Wherever Seeds May Fall (2021) Peter Cawdron est une variation intéressante sur thème du premier contact. L'auteur, qui publie pas mal de façon indépendante, est coutumier du thème, puisqu'en dix ans, il a publié plus de dix romans qui l'explorent. Pour dire les choses simplement : ce n'est pas mal du tout, et je vais sans doute aller jeter un œil à ses autres bouquins. Finalement, la plus grande faiblesse de Wherever Seeds May Fall, c'est sans doute de devoir vivre dans l'ombre de Liu Cixin et de sa trilogie du Problème à trois corps, qui examine les mêmes idées (l'hypothèse de la forêt sombre) avec une virtuosité difficilement égalable. Le roman de Peter Cawdron en est d'ailleurs inspiré, il le dit lui-même.
Une comète arrive dans le système solaire, mais elle a l’étrange habitude de ricocher sur les géantes gazeuses pour décélérer... Voilà qui n'est pas très naturel. On suit surtout deux personnages qui se retrouvent conseillers du président des USA, l'un représentant la perspective militaire, et l'autre, la perspective scientifique. Viennent s'ajouter deux autres points de vue : celui d'Andy, streamer indépendant de la droite américaine et ersatz d'Alex Jones, et celui d'un pêcheur mexicain. Si le premier est tout à fait pertinent et permet de se pencher sur le complotisme et les problèmes de communication autour des faits scientifiques, le second est plus... superflu : il prend pas mal de pages pour, on le comprend rapidement, servir de perspective subjective à un évènement qui n'avait pas particulièrement besoin de cette perspective.
C'est d'ailleurs un fait récurrent : ce roman m'a particulièrement fait réaliser à quel point je suis impitoyable envers la narration que je juge superflue.

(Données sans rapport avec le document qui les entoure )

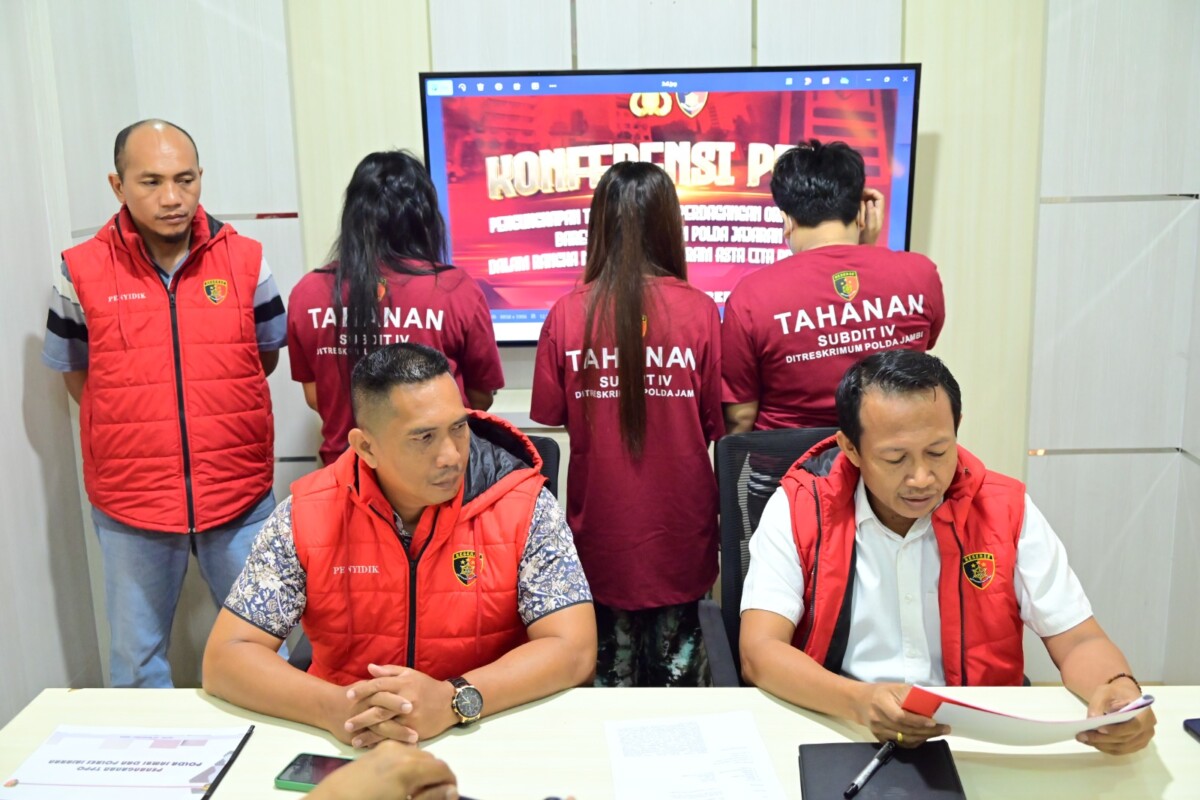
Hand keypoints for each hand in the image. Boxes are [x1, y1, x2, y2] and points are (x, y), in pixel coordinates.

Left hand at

Par exemple, une fois que je comprends à quoi sert la perspective de ce pêcheur, je lis les chapitres qui le concernent en diagonale, car c'est comme si j'avais de l'avance sur la narration : je sais où elle va et le chemin pour y arriver n'a rien de captivant en soi. Même chose avec la scène finale, le sauvetage dans l'espace : je sais à l'avance que les personnages vont retourner sur Terre à peu près vivant, et je me fous des détails, ce n'est pas comme si je n'avais jamais lu/vu des dizaines de scènes similaires.
Malgré quelques faiblesses, donc, le récit m'a tout à fait intéressé. Il y quelques retournements de situations bien pensés, notamment quand les personnages se rendent compte que le "vaisseau" alien compte utiliser la Terre de la même façon que les géantes gazeuses, c'est-à-dire comme un amortisseur pour ralentir, avant d'utiliser Venus similairement, pour ensuite revenir vers la Terre qui, par sa rotation autour du soleil, sera à nouveau dans une position abordable. (J'aime aussi l’hypothèse de l'alien n'étant qu'une sonde automatique, comme celles envoyées dans l'espace par les humains.) Et bien qu'elle ne soit pas hautement originale, la révélation finale est aussi parvenue à être une vraie surprise, notamment parce qu'elle va à l'encontre de l’idéalisme scientifique professé par l'un des deux personnages principaux et, finalement, en un sens, confirme la position des complotistes. Or, le lecteur de ce genre de ce genre de littérature se range certainement du côté de la science contre les complotistes, cette pirouette a donc un petit côté méta. Par contre, cette révélation finale est narrativement mal exploitée : les aliens se révèlent soudainement être une menace, mais l'auteur commet le pécher d'expliquer au lieu de montrer. En gros, les personnages expliquent la menace, mais cette menace n'est jamais concrétisée par des actions. Dommage.
Je suis donc un peu sévère envers Wherever Seeds May Fall, mais au final, j'ai l'intention de lire d'autres romans de l'auteur, et peut-être même la suite de celui-ci quand elle paraitra, ce qui est un grand compliment. Les quelques faiblesses sont pardonnables tant ça se lit bien, et on retient surtout les bonnes idées.